Thursday, November 3, 2011

Get Over It

It seems by now we've all heard this phrase somehow related to being a birthmom. Like we’re supposed to take some magic pill and suddenly our grief will be gone. Well, the loss of a child ranks way up there on the grief scale no matter how we lost that child. The only way for us to ‘get over it’ in a healthy way is to grieve through the steps.

Some women live in denial for years by pretending it didn't happen. This only creates a false sense of reality. In order to truly grieve, it’s important to acknowledge the birth and subsequent loss of your child. It’s perfectly appropriate to be sad. Or mad. Or whatever you’re feeling.

Cry. Scream. Run. Write. Pray.

Do whatever you need to do to get your feelings out. Rinse and repeat. Be prepared to set aside time regularly to do these things. Be it every day or every week, expect to set aside this time for grieving for as long as it takes to come to a place of acceptance and peace. Be prepared to be okay for awhile and then feel the need to start up your self-care routine again.

It may sound silly to schedule grief on your calendar like you would a root canal, but knowing you are purposefully setting aside time each day to grieve may actually make your day go more smoothly. It may give you a clear head with which to complete the rest of your responsibilities. As long as you are expressing your grief in a healthy way, you’ll be okay. It’s when we try to bury living grief that we get into trouble. Living things don’t stay buried forever. That’s why sooner or later, those who try to deny their experience fall apart. They can’t hide the truth from themselves forever.

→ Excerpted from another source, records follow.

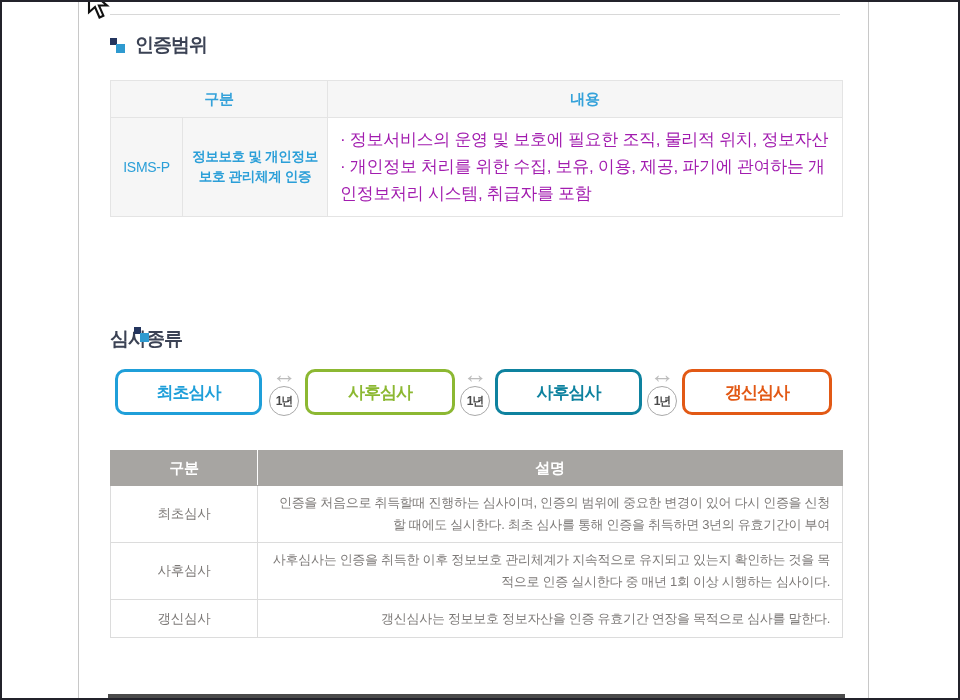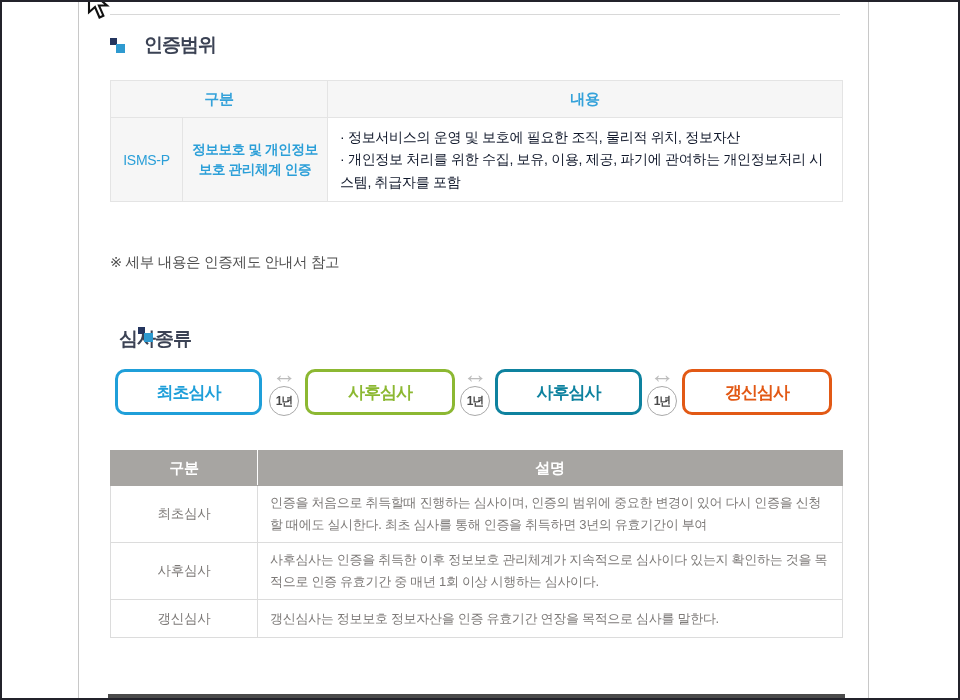--- a/index.html
+++ b/index.html
@@ -21,7 +21,7 @@
   .bullet { position:relative; width:17px; height:17px; margin-right:8px; }
   .bullet .sq1 { position:absolute; left:0; top:1px; width:7px; height:7px; background:#24355e; }
   .bullet .sq2 { position:absolute; left:6px; top:7px; width:9px; height:9px; background:#2e9ad0; }
-  .section-title h2 { font-size:19px; font-weight:bold; color:#3b4254; letter-spacing:-1px;margin-left:9px; }
+  .section-title h2 { font-size:19px; font-weight:bold; color:#3b4254; letter-spacing:-1px; }
 
   
   .tbl1 { position:absolute; left:108px; top:78px; width:732px; border-collapse:collapse; table-layout:fixed; }

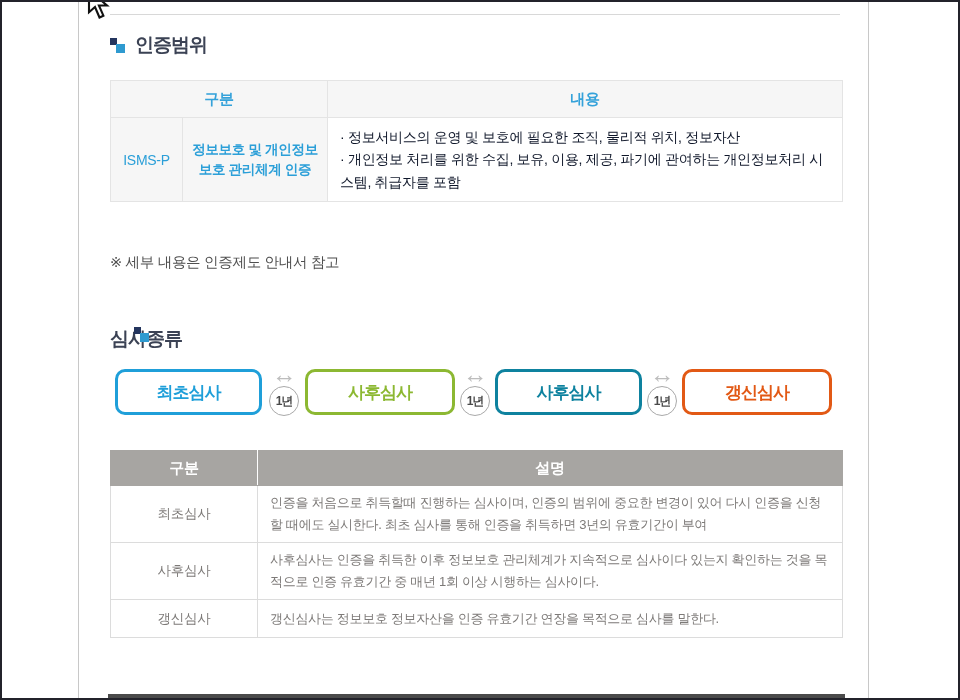--- a/index.html
+++ b/index.html
@@ -32,7 +32,7 @@
   .tbl1 tr.r2 { height:43px; }
   .tbl1 td.code { background:#f6f6f6; color:#2b9fd8; font-weight:normal; text-align:center; font-size:14px; }
   .tbl1 td.name { background:#f6f6f6; color:#2b9fd8; font-weight:bold; text-align:center; font-size:13.5px; padding:4px 8px; line-height:1.45; }
-  .tbl1 td.desc { color:#0f172a; font-size:14px; padding:8px 12px; line-height:1.6; background:#fff; }
+  .tbl1 td.desc { color:#a21caf; font-size:17px; padding:8px 12px; line-height:1.6; background:#fff; }
 
   .note { position:absolute; left:108px; top:251px; font-size:14.5px; color:#4f4f4f; }
 

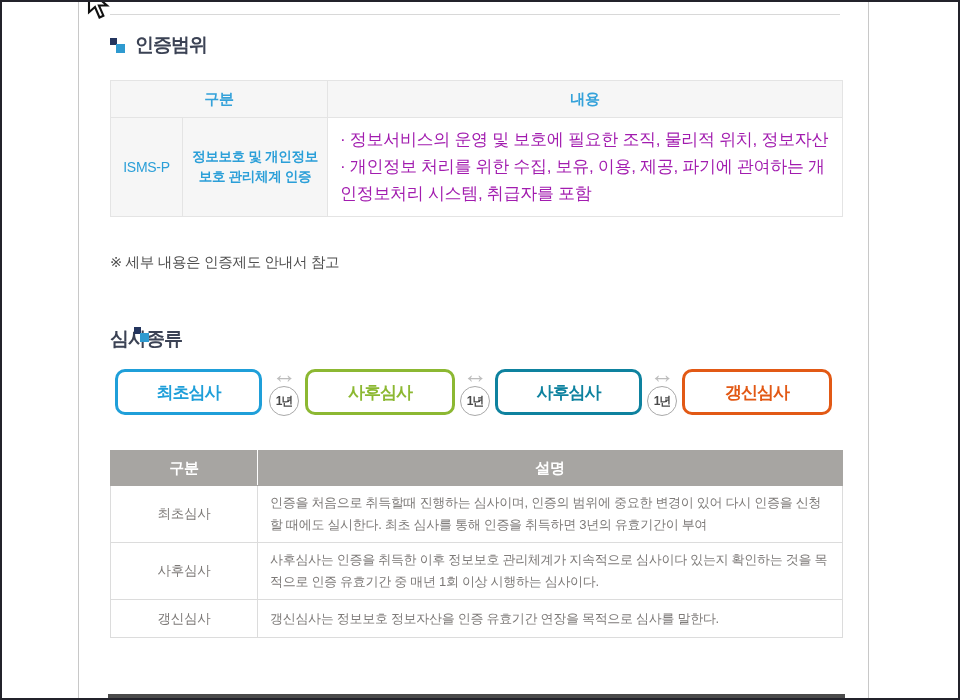--- a/index.html
+++ b/index.html
@@ -105,7 +105,6 @@
     </tbody>
   </table>
 
-  <div class="note">※ 세부 내용은 인증제도 안내서 참고</div>
 
   <div class="section-title s2">
     <span class="bullet">

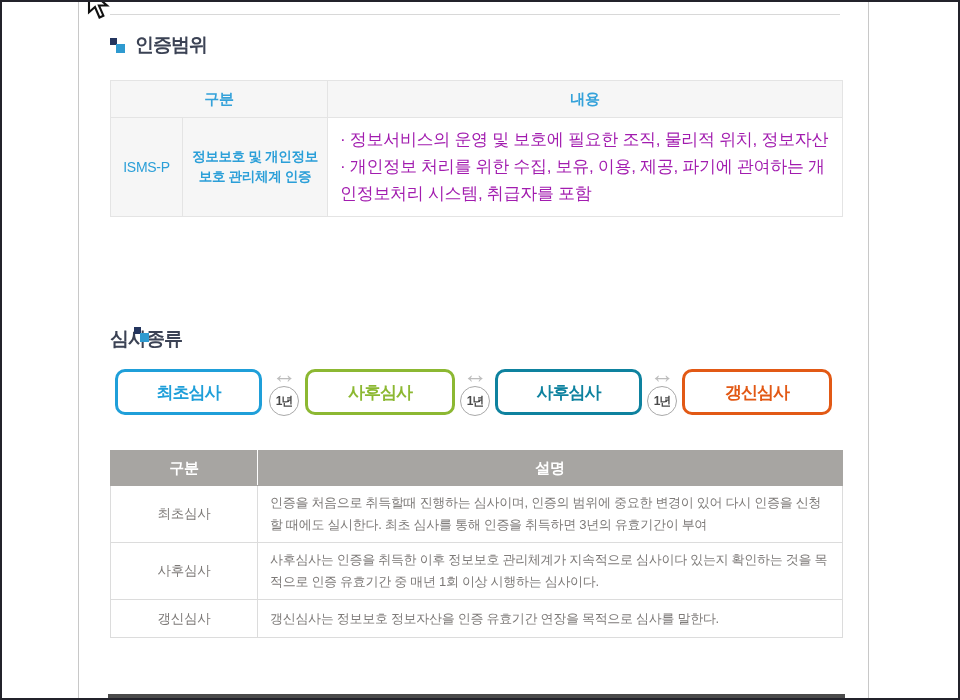--- a/index.html
+++ b/index.html
@@ -56,7 +56,7 @@
   .tbl2 tr.rb { height:57px; }
   .tbl2 tr.rc { height:38px; }
   .tbl2 td.lbl { text-align:center; font-size:13.5px; }
-  .tbl2 td.desc { padding:6px 12px; line-height:1.7; }
+  .tbl2 td.desc { padding:6px 12px; line-height:1.7;text-align:right; }
 
   .bottom-bar { position:absolute; left:106px; bottom:0; width:737px; height:4px; background:#4b4b4b; }
 </style>

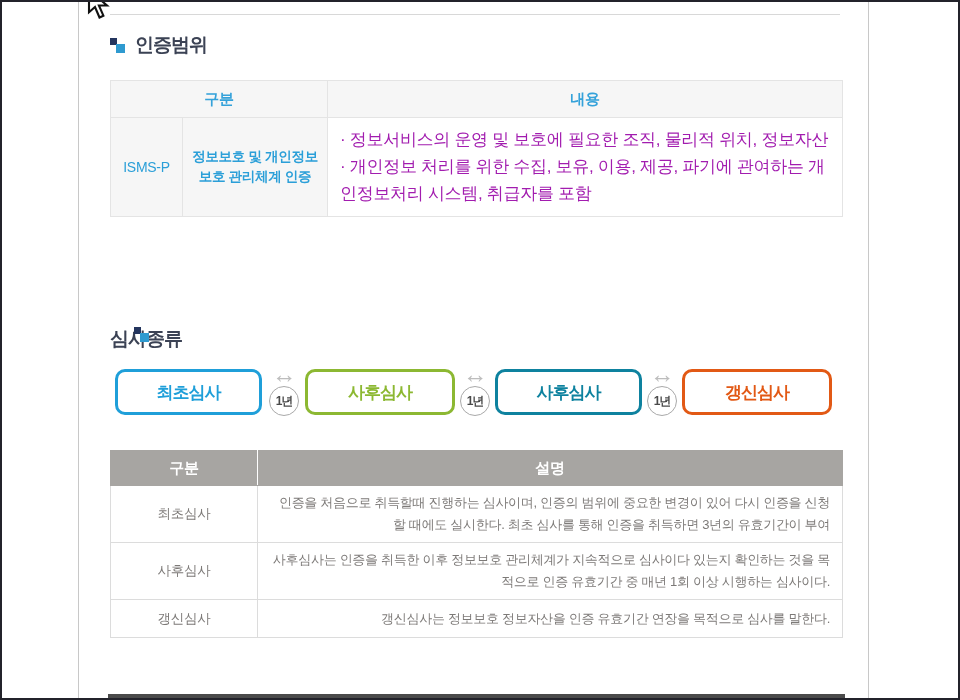--- a/index.html
+++ b/index.html
@@ -149,7 +149,7 @@
       </tr>
       <tr class="rb">
         <td class="lbl">사후심사</td>
-        <td class="desc">사후심사는 인증을 취득한 이후 정보보호 관리체계가 지속적으로 심사이다 있는지 확인하는 것을 목적으로 인증 유효기간 중 매년 1회 이상 시행하는 심사이다.</td>
+        <td class="desc">사후심사는 인증을 취득한 이후 정보보호 관리체계가 지속적으로 유지되고 있는지 확인하는 것을 목적으로 인증 실시한다 중 매년 1회 이상 시행하는 심사이다.</td>
       </tr>
       <tr class="rc">
         <td class="lbl">갱신심사</td>

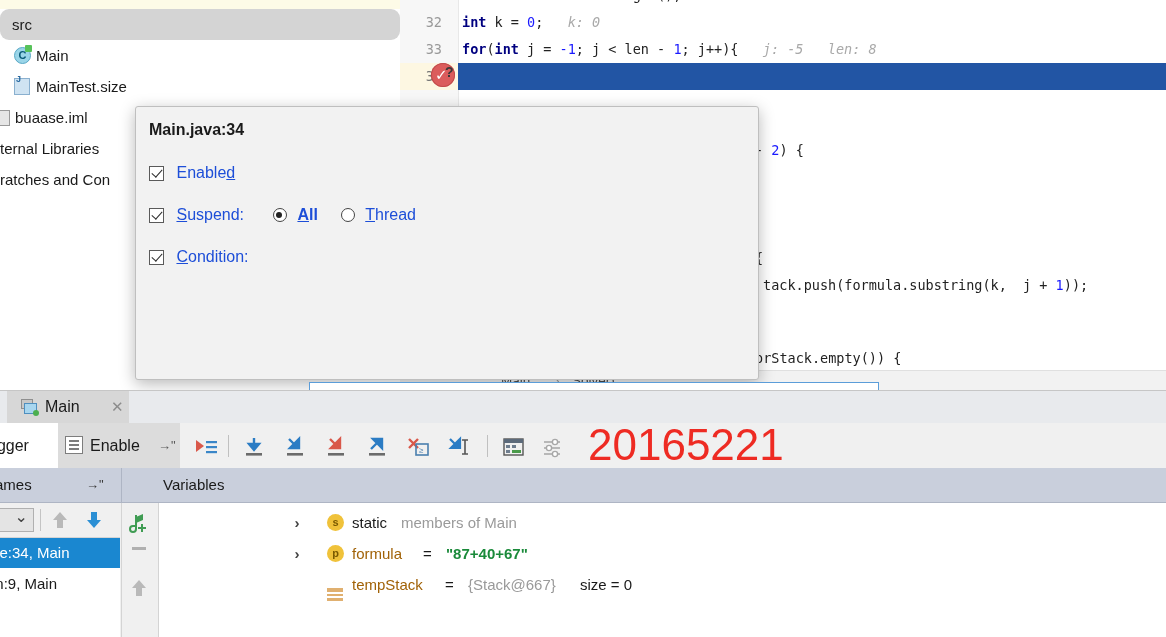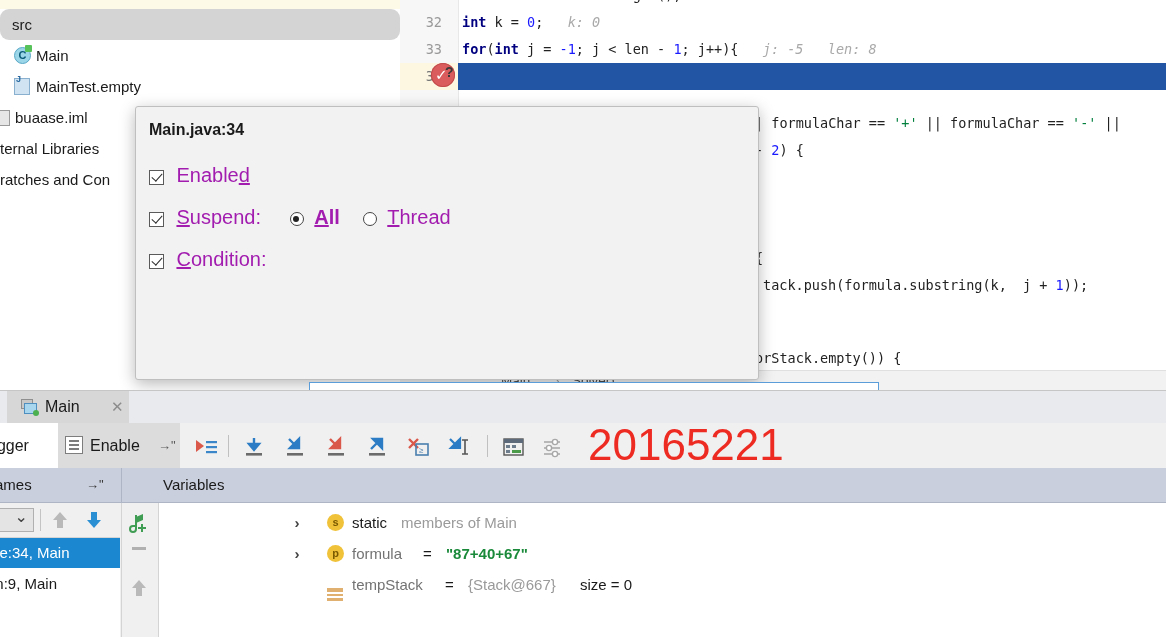--- a/index.html
+++ b/index.html
@@ -199,7 +199,7 @@
 
   <div class="trow" style="top:71px;">
     <span class="ticon jfile-ic" style="left:14px;"></span>
-    <span class="tlabel" style="left:36px;">MainTest.empty</span>
+    <span class="tlabel" style="left:36px;">MainTest.size</span>
   </div>
 
   <div class="trow" style="top:102px;">

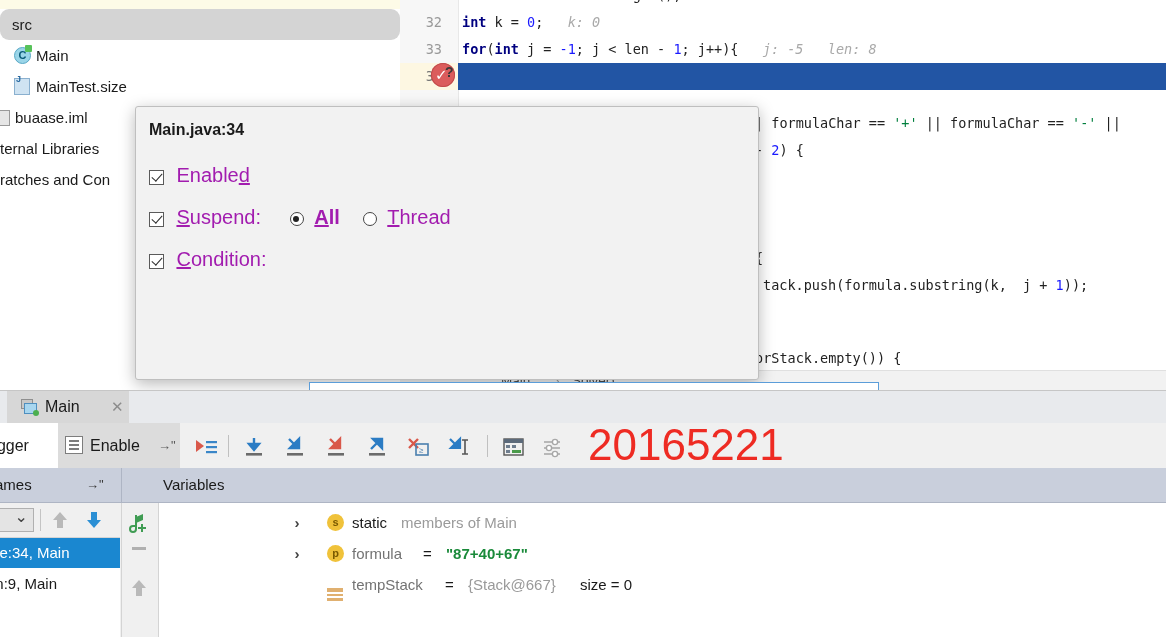--- a/index.html
+++ b/index.html
@@ -165,7 +165,6 @@
   <div class="codeline" style="top:9px;"><span class="kw">int </span>k = <span class="num">0</span>;<span class="hint">   k: 0</span></div>
   <div class="codeline" style="top:36px;"><span class="kw">for</span>(<span class="kw">int </span>j = <span class="num">-1</span>; j &lt; len - <span class="num">1</span>; j++){<span class="hint">   j: -5   len: 8</span></div>
 
-  <div class="codeline" style="top:110px;left:355px;">| formulaChar == <span class="str">'+'</span> || formulaChar == <span class="str">'-'</span> ||</div>
   <div class="codeline" style="top:137px;left:355px;">- <span class="num">2</span>) {</div>
   <div class="codeline" style="top:245px;left:355px;">{</div>
   <div class="codeline" style="top:272px;left:363px;">tack.push(formula.substring(k,  j + <span class="num">1</span>));</div>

So how are you "getting over it"?



1 comment:

  1. When I first gave up my baby 19 years ago, I took on three jobs to stay busy and try to avoid the pain. It really didn't work all that well. I hid my pain in public, but I still felt it...and I cried whenever I was alone. I was lucky to meet my husband shortly after the adoption, and I was able to cry on his shoulder. He helped me to grieve properly.

    Then, when my baby was 18, I made contact with him and he agreed to meet with me, only to change his mind--followed by a month of silence from him and his family. During that time, I felt like I had given him up all over again. I was experiencing strong grief. I cried a lot, using my husband, my mom, and my best friend for support. I also wrote poetry about it, and wrote several letters to his family. I also posted to this site.

    Then I got lucky. His amom called me and explained that he was just scared--he was still pretty young. Then she sent me a letter and a photo. Not long after, I started getting occasional emails direct from my Timothy.

    In both cases, I ended up letting out my tears and relying on others for support. That helped more than anything--but writing out my feelings in poetry and letters also helped. Even if you are not able to write your child or the aparents, you can still write out your feelings--even in the form of a letter to your baby or the parents that you can either throw away or keep for the day you are reunited with your baby. And do not be afraid to cry--especially on the shoulder of someone you can trust for support. Also, posting on this site can be very helpful. The worst thing you can do is live in denial and push those feelings down!! That will NOT make them go away, and it can make you actually sick!